BAXTER DURY – PRINCE OF TEARS (PIAS)

Loin des ballades tire-larmes, le fils de Ian Dury (auteur de l’expression «Sex, drugs & rock’n’roll») a nourri son brillant 5e album d’une rupture sentimentale en parvenant à rendre son sombre état émotionnel palpable, subtil, cinématographique, intriguant et sensuel. Guitares et claviers très présents, basse entêtante, cordes classieuses, la voix grave du dandy british est aussi mise en avant et plusieurs voix féminines volontiers langoureuses lui répondent. Un délice.
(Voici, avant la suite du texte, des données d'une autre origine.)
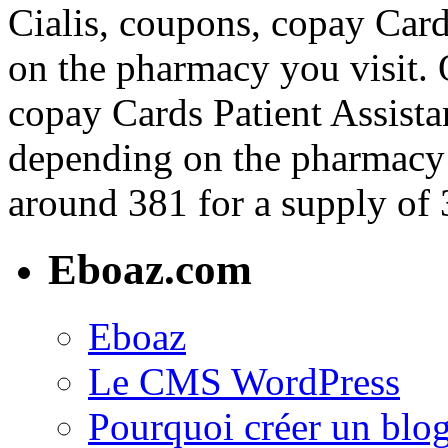
Cialis, coupons, copay Card
on the pharmacy you visit. O
copay Cards Patient Assistan
depending on the pharmacy y
around 381 for a supply of 3
Eboaz.com
Eboaz
Le CMS WordPress
Pourquoi créer un blog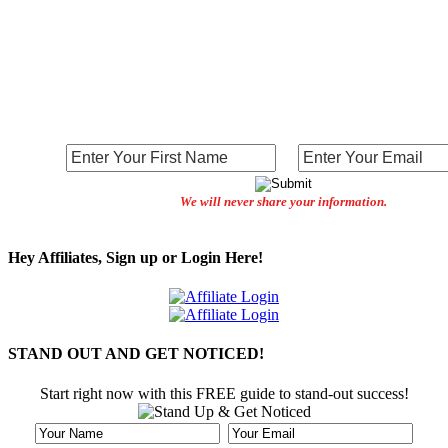
We will never share your information.
Hey Affiliates, Sign up or Login Here!
STAND OUT AND GET NOTICED!
Start right now with this FREE guide to stand-out success!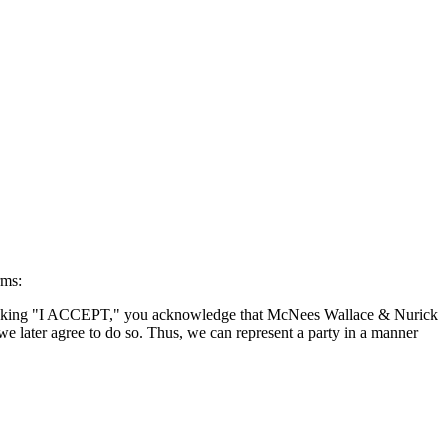
rms:
By clicking "I ACCEPT," you acknowledge that McNees Wallace & Nurick
we later agree to do so. Thus, we can represent a party in a manner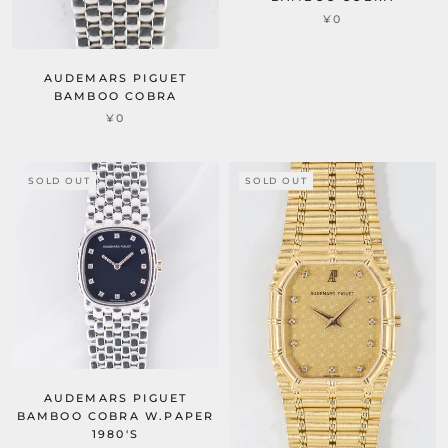
¥0
AUDEMARS PIGUET
BAMBOO COBRA
¥0
SOLD OUT
SOLD OUT
AUDEMARS PIGUET
BAMBOO COBRA W.PAPER
1980'S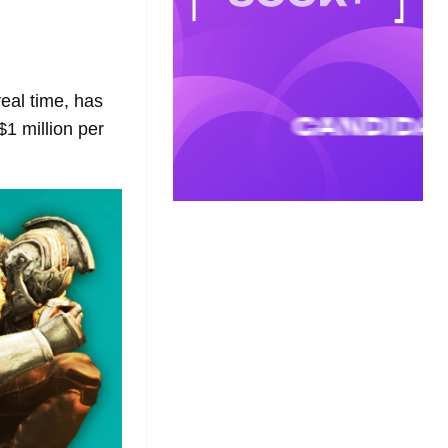
real time, has
$1 million per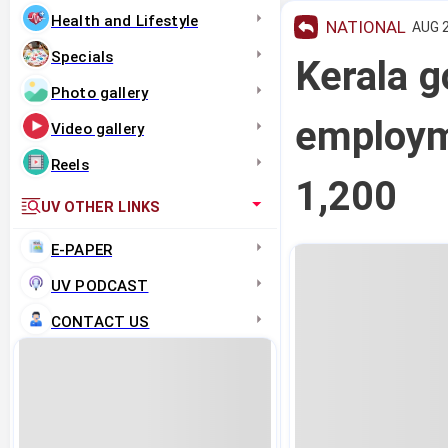
Health and Lifestyle
NATIONAL
AUG 2
Specials
Kerala g
Photo gallery
employm
Video gallery
Reels
1,200
UV OTHER LINKS
E-PAPER
UV PODCAST
CONTACT US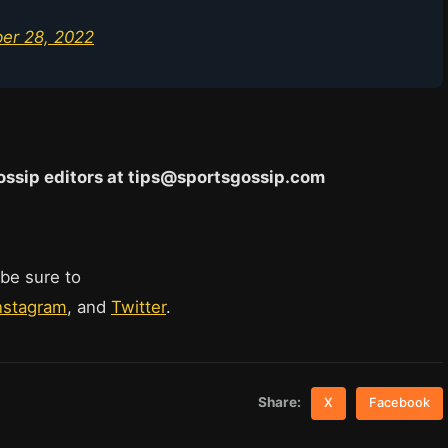
er 28, 2022
 Gossip editors at tips@sportsgossip.com
 be sure to
nstagram
, and
Twitter
.
Share:
X
Facebook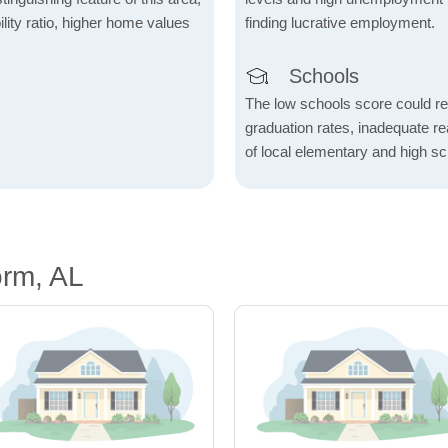
lity ratio, higher home values
finding lucrative employment.
Schools
The low schools score could re
graduation rates, inadequate re
of local elementary and high sc
orm, AL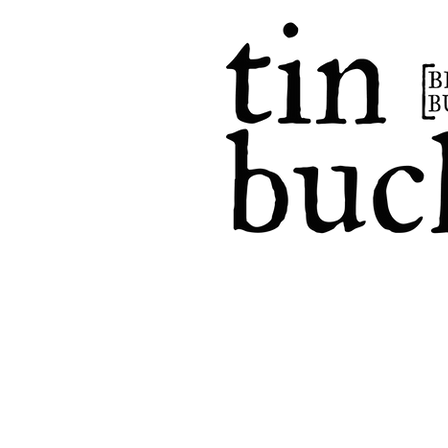
home
events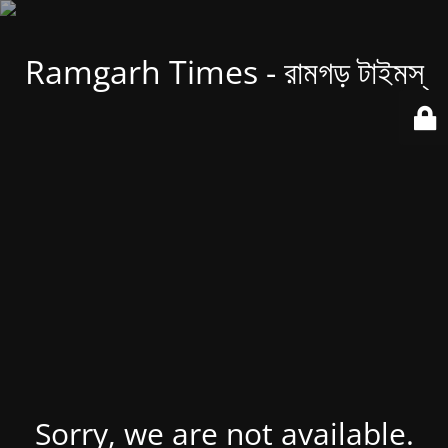
Ramgarh Times - রামগড় টাইমস্
Sorry, we are not available.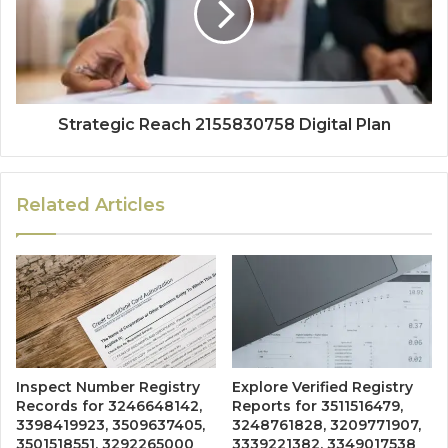
Strategic Reach 2155830758 Digital Plan
Related Articles
Inspect Number Registry
Explore Verified Registry
Records for 3246648142,
Reports for 3511516479,
3398419923, 3509637405,
3248761828, 3209771907,
3501518551, 3292265000
3339221382, 3349017538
  • EN CONCERT LE 8/3/18 AU BOTANIQUE, À BRUXELLES.
02

ST. VINCENT – MASSEDUCTION (CAROLINE)

Avec son univers visuel à la Guy Bourdin, St. Vincent, alias l’Américaine Annie Clarck, donne un successeur de haute facture à son album éponyme paru il y a trois ans. À la fois pop, rock, électro et sous influence eighties (merci Depeche Mode), les titres souvent punchy aux multiples distorsions ne tombent jamais dans la caricature et évoquent sans détour et avec humour le pouvoir, le sexe, la mort, New York ou encore non pas Los Angeles, mais Los Ageless («Les Sans-âge»).

03

TIM DUP – MÉLANCOLIE HEUREUSE (SONY)

À 22 ans, cet auteur-compositeur-interprète sort un 1er album abouti, entre chanson française traditionnelle, variété et rythmes rap ou électro contemporains. Pianiste confirmé (il a commencé à jouer à 7 ans), voix singulière et affirmée, plume sincère aux rimes bien envoyées, il chronique la vie par le biais de son regard post-adolescent mélancolique. Et c’est touchant.

  • EN CONCERT LE 13/12 AU CENTRAL, À LA LOUVIÈRE.